By contrast, the U.S. deficit began to exceed its European counterparts’ in 2016, and the U.S. also borrowed more heavily during the pandemic. Crucially, it doesn’t seem to have a path to narrowing those deficits: the Biden administration has proposed tax rises that Republicans and some Democrats in Congress reject, while Republicans seek spending cuts that the administration won’t countenance.
The broad outlines of the European Union’s budget rules were laid down in 1993 as part of the Maastricht Treaty that paved the way for the euro and stipulate that budget deficits should not exceed 3% of GDP. Those rules were suspended in 2020 to allow governments to respond to the pandemic and then extended to allow support to households during the surge in energy prices following Russia’s invasion of Ukraine. As a result, deficits widened and debts rose.
The projected decline in European deficits mostly reflects the winding down of that emergency support.
But beyond that, painful memories of its debt crisis are likely to ensure that Europe’s governments are more averse to rising deficits.
“We need to bring the public finances back on track,” said Valdis Dombrovskis, the EU official responsible for enforcing the budget rules, at a news conference Tuesday. “Fiscal policy needs to stay prudent.”
European governments don’t want the rules to remain exactly as they were before the pandemic suspension.
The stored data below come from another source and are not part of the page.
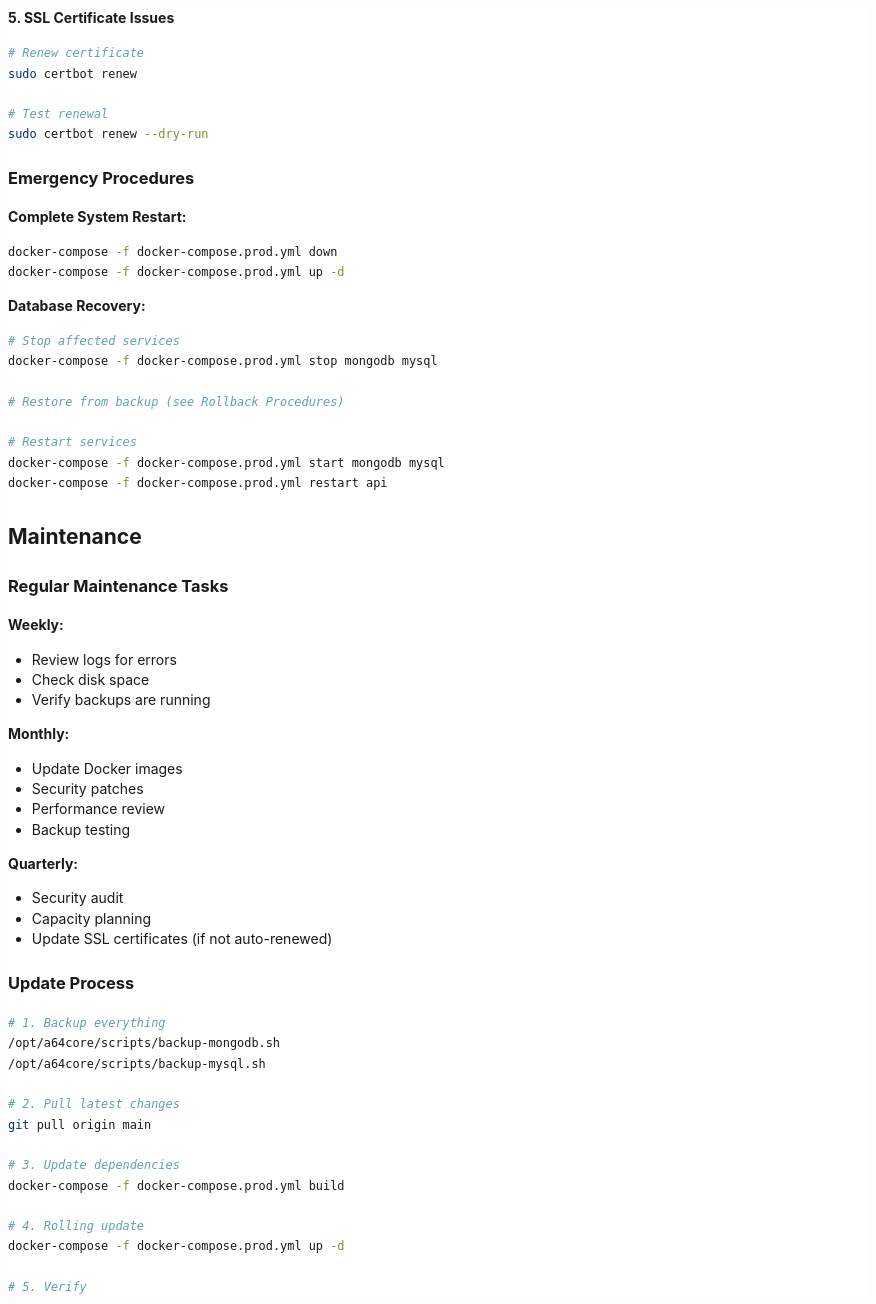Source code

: **5. SSL Certificate Issues**
```bash
# Renew certificate
sudo certbot renew

# Test renewal
sudo certbot renew --dry-run
```

### Emergency Procedures

**Complete System Restart:**
```bash
docker-compose -f docker-compose.prod.yml down
docker-compose -f docker-compose.prod.yml up -d
```

**Database Recovery:**
```bash
# Stop affected services
docker-compose -f docker-compose.prod.yml stop mongodb mysql

# Restore from backup (see Rollback Procedures)

# Restart services
docker-compose -f docker-compose.prod.yml start mongodb mysql
docker-compose -f docker-compose.prod.yml restart api
```

## Maintenance

### Regular Maintenance Tasks

**Weekly:**
- Review logs for errors
- Check disk space
- Verify backups are running

**Monthly:**
- Update Docker images
- Security patches
- Performance review
- Backup testing

**Quarterly:**
- Security audit
- Capacity planning
- Update SSL certificates (if not auto-renewed)

### Update Process

```bash
# 1. Backup everything
/opt/a64core/scripts/backup-mongodb.sh
/opt/a64core/scripts/backup-mysql.sh

# 2. Pull latest changes
git pull origin main

# 3. Update dependencies
docker-compose -f docker-compose.prod.yml build

# 4. Rolling update
docker-compose -f docker-compose.prod.yml up -d

# 5. Verify
```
One significant criticism is that rather than restrain day-to-day spending, the rules have prompted governments to hold back on investment that boosts long-term growth, including to make Europe’s economy greener. Some governments want the new rules to exempt certain kinds of investment spending, while others believe that will make the rules too loose. Since they have not yet found consensus on changes, they may end up subject to the old constraints in 2024.
The U.K. has a different set of self-imposed rules, but also aims to get its budget deficit below 3% of GDP over the coming years. It had a debt scare in late 2022, when then Prime Minister Liz Truss announced a surprise package of large tax cuts, sparking a selloff in the government bond market.
Truss was quickly replaced by Rishi Sunak, whose government has instead raised taxes in an effort to bring its debts down by freezing the thresholds at which income-tax rates rise. As incomes increase in line with rapid inflation, more people move into higher tax brackets.
The U.K.’s nonpartisan Institute for Fiscal Studies estimates the freeze could raise an additional £52 billion, equivalent to $63.26 billion, in tax revenues by the fiscal year ending March 2028, or the equivalent of an increase of 6 percentage points in income-tax rates.
Not all European governments are willing to be quite that tough. Both Italy and France have recently announced budgets that see a slower decline in deficits to below the 3% target than initially anticipated. The European Commission could declare the Italian government in breach of the rules, thereby denying it access to a European Central Bank program designed to counter sharp rises in borrowing costs.